Sharpen Your Data Science Toolkit With CI/CD
Maximizing efficiency is about knowing how the data science puzzles fit together and then executing them.
Join the DZone community and get the full member experience.Join For Free
Today there is a mass of new software packages and repositories arriving on the scene that has made the data science process more interactive, nuanced, and user-driven than ever before. For evidence of this, just check the Towards Data Science homepage on any given day. In the face of this new wave of choices, it is important to understand the basic structure of development pipelines.
Data Scientists have become newly minted developers in their own right. In becoming developers, it is useful to understand development principles that software engineers use to iteratively test, construct and shape their deployed code.
In this article, we’ll talk about some often-misunderstood development principles that will guide you to developing more resilient, production-ready development pipelines using CI/CD tools. Then, we’ll make it concrete with a tutorial about how to set up your own pipeline using Buddy.
The Development Pipeline
Understanding the components to development is the first step to understanding which pieces go where, and how things fit together. Each of these elements serves as crucial building blocks towards the coveted end-to-end pipeline. In this case, “end-to-end” is jargon for “you make a code-level change, and the end-user experiences the effect”.
In a nutshell, you as the data scientist would use the development pipeline to push changes from your local machine to a version control tool, and have these changes be reflected in the cloud deployment service for your end users.
Next, we’ll break down an example development pipeline step by step.
- Dashboard: Let’s say you have created an awesome new Data Science dashboard that uses data to answer a burning question within your organization. In this example, we’ll use a sample project from Streamlit, that visualizes Uber rides in New York City. In this case, this is a project folder that lives on your local machine that contains images, python scripts, datasets, and more.
- Version Control: The next step is to use a version control tool like Github to host your project. This helps you and your team track code changes and edits over time, write documentation and enable collaboration with the wider community. Many data scientists are already intimately familiar with GitHub as a place to host and showcase their projects.
- Cloud Deployment: Finally, you use a Cloud Server Service to deploy your project. In this example, we’ll use AWS to deploy the original dashboard visualization and share it with your end-users.
At this point, many data scientists stop and call it a good day at the office.
However, we’re still missing a crucial piece of the puzzle. Uploading code to GitHub and setting up an AWS deployment is great, but if there are changes or upgrades to that codebase, the AWS deployment will not automatically reflect them. Instead, each version for deployment will have to be manually updated. While this is suboptimal in terms of effort and time, there is also a possibility that your flashy new update might break the basic functionality of your original dashboard. This mistake is compounded when working with a team of data scientists to create a product.
CI/CD With Buddy
To patch this missing puzzle piece, we introduce the concept of Continuous Integration / Continuous Deployment — abbreviated as CI/CD. This tool bridges the gap between development and operation activities through automation. It helps you test and integrates your new changes into existing the body of work. Buddy Works is an excellent option for this tool when setting up your deployment pipeline.
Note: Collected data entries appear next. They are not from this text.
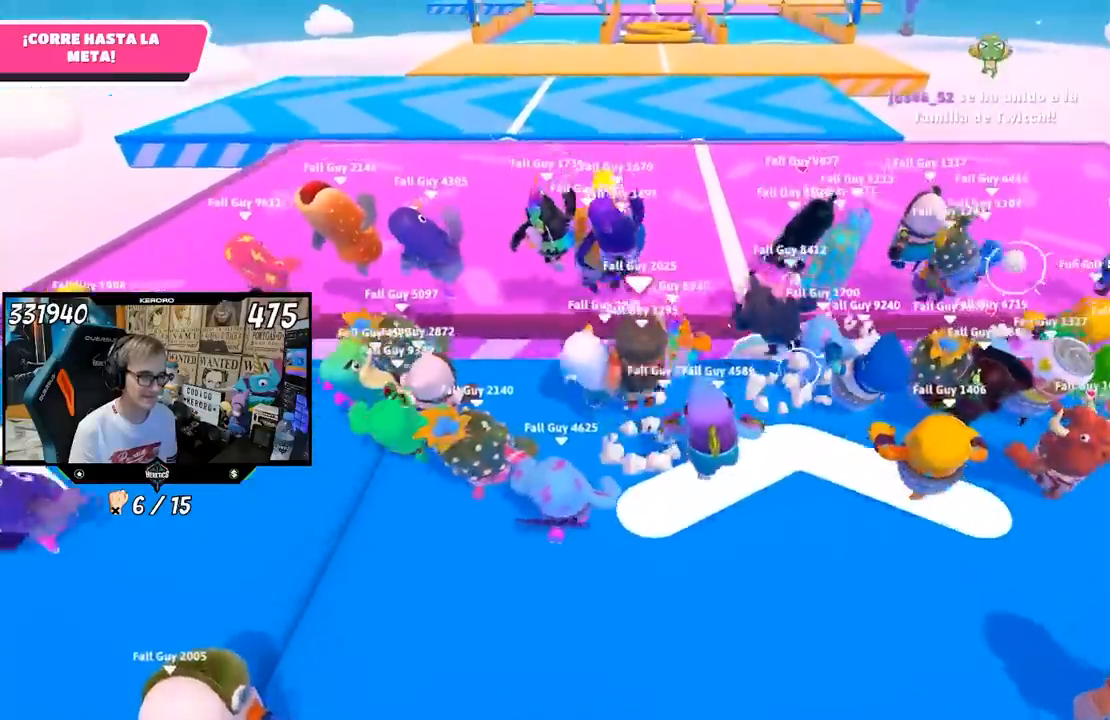
{"buttons": [], "left_stick": "up", "right_stick": "up"}
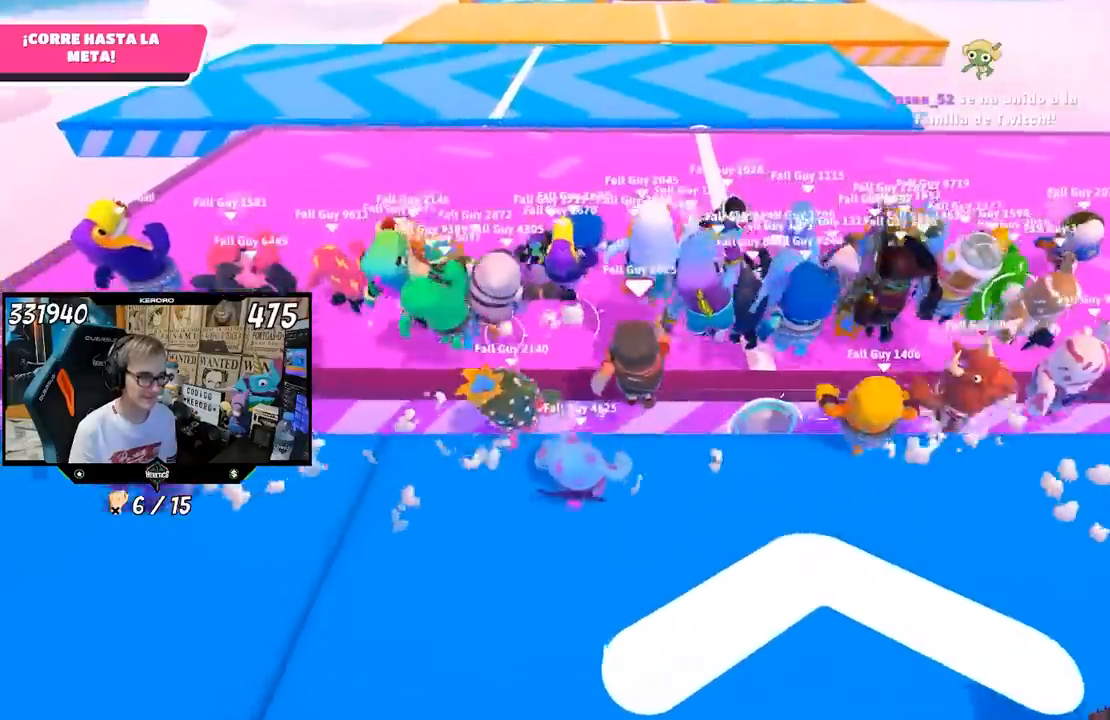
{"buttons": [], "left_stick": "up", "right_stick": "center", "events": [[267, "right_stick", "center"]]}
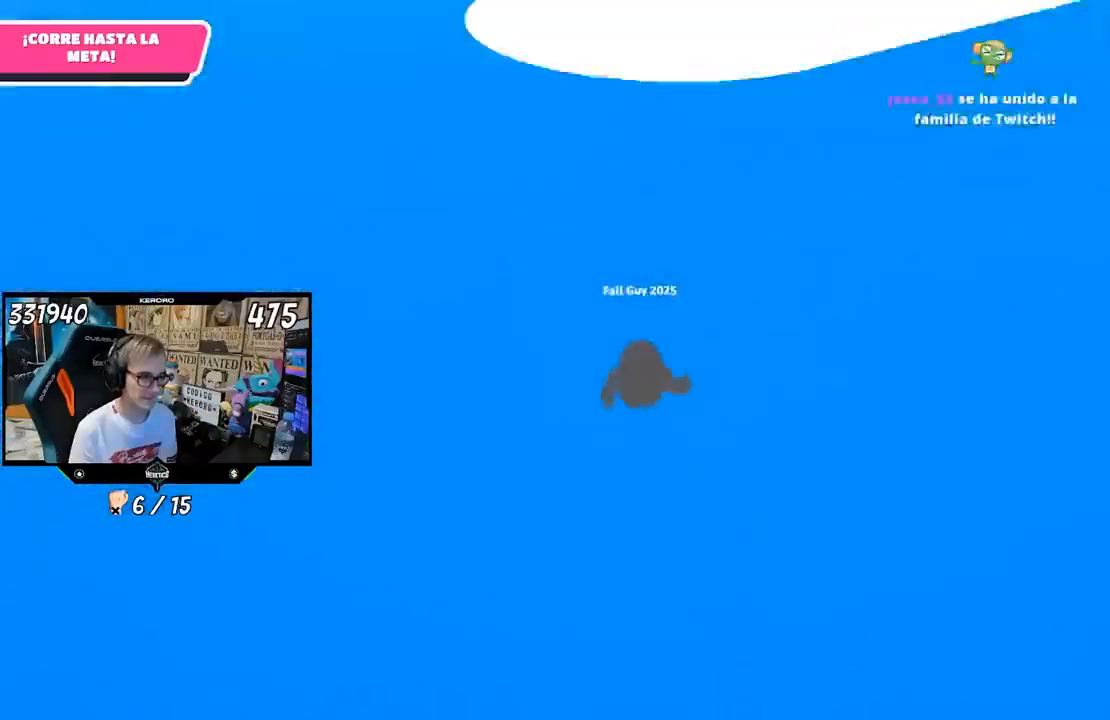
{"buttons": [], "left_stick": "up", "right_stick": "center", "events": []}
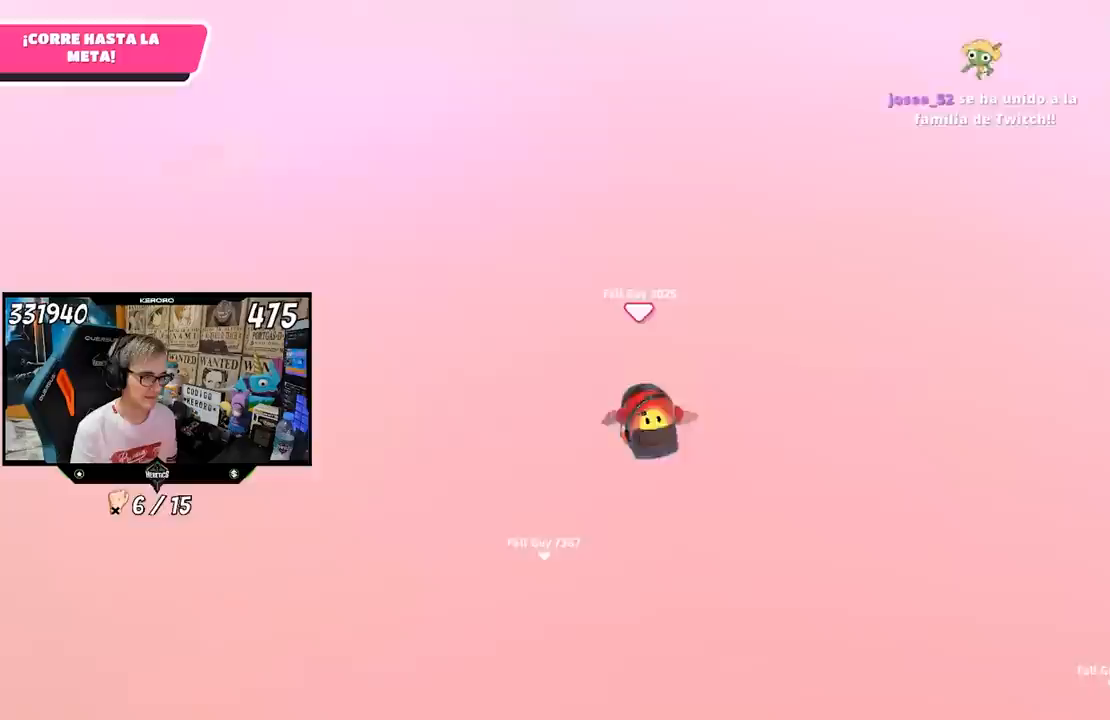
{"buttons": [], "left_stick": "up", "right_stick": "up", "events": [[150, "right_stick", "up"], [283, "right_stick", "center"], [450, "right_stick", "up"]]}
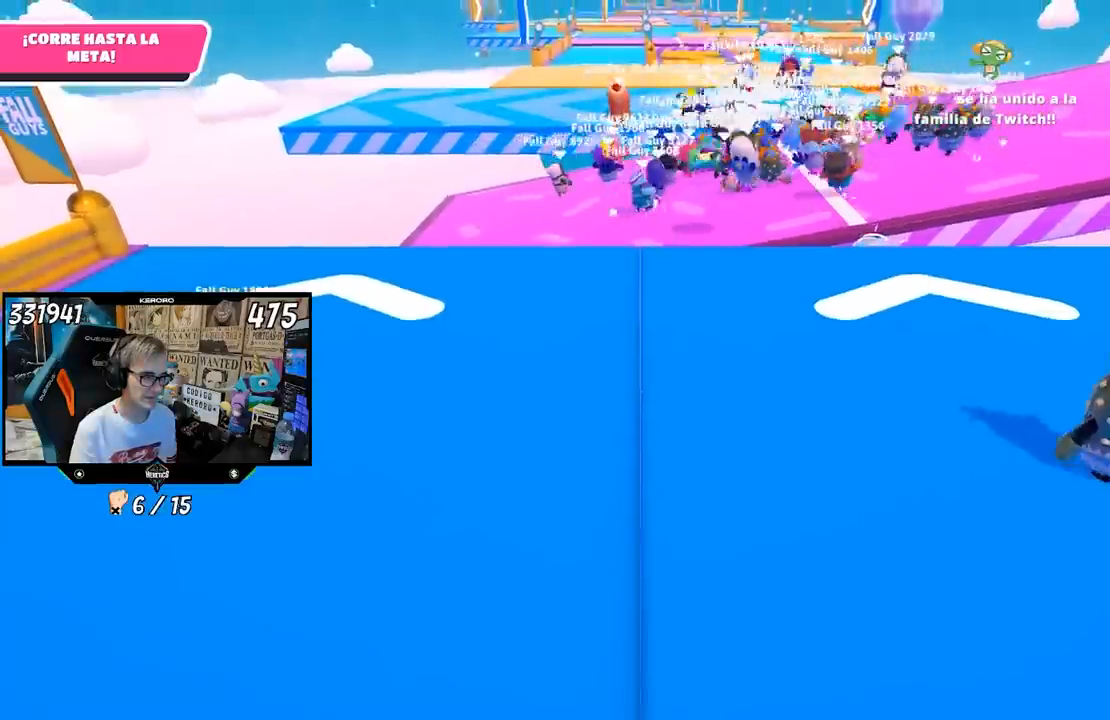
{"buttons": [], "left_stick": "up", "right_stick": "center", "events": [[100, "right_stick", "center"]]}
You might be wondering — how is this going to stop my development pipeline from breaking? Let’s explore the value of using Buddy. This CI/CD tool is actually a process, that involves adding testing, automation, and delivery benchmarks to connect your GitHub repository to the cloud configuration.
Let’s examine each element in turn:
- Rigorous Testing: After installing the relevant environment, you can run unit-testing through a full suite of tools, including Cypress, Split Testing, and tests written natively in Python, PHP, Django, and more. Each time you run the pipeline, all your tests will be re-run to ensure production-quality code is being deployed.
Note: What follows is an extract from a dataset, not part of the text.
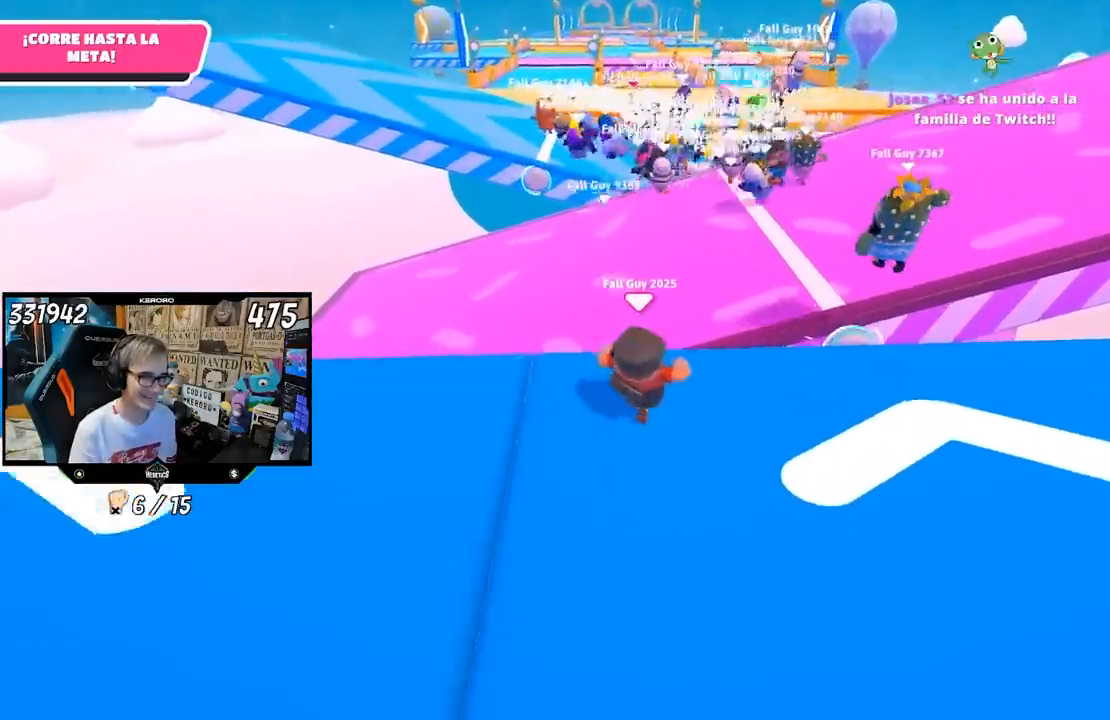
{"buttons": [], "left_stick": "up", "right_stick": "center", "events": [[300, "CROSS", "down"], [450, "CROSS", "up"]]}
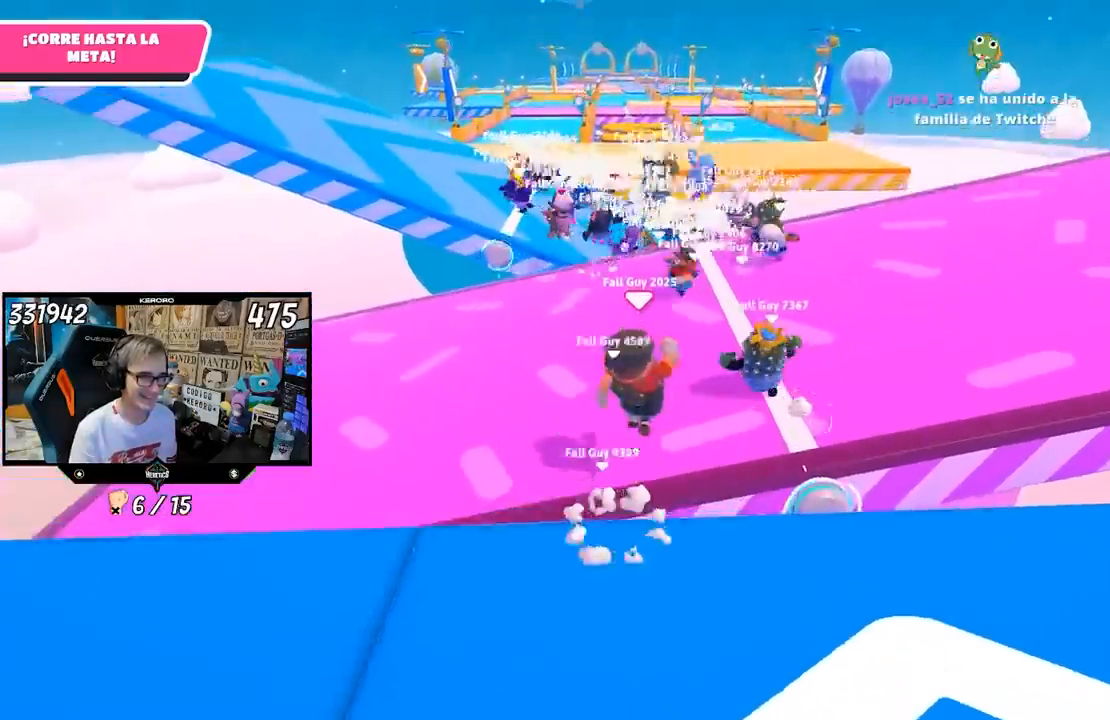
{"buttons": ["R1"], "left_stick": "up", "right_stick": "center"}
- Automated Deployment: Once your GitHub repository is connected, the pipeline will run according to your setup instructions. Just by pushing to the master-branch or using a recurrent trigger, the pipeline will automatically start, run tests and update your cloud instance if there are no errors.
- : The CI/CD workflow allows you to connect notification settings across a wide array of options, including SMS/email, Slack — as well as mainstream performance and app monitoring tools like Datadog and Sentry. If there are any errors in integrating changes, you can be notified and go straight in to fix the issue.
Now that we have established the premise of CI/CD and its uses, let’s dive right into a first look of Buddy’s platform and how you can get a basic pipeline off the ground.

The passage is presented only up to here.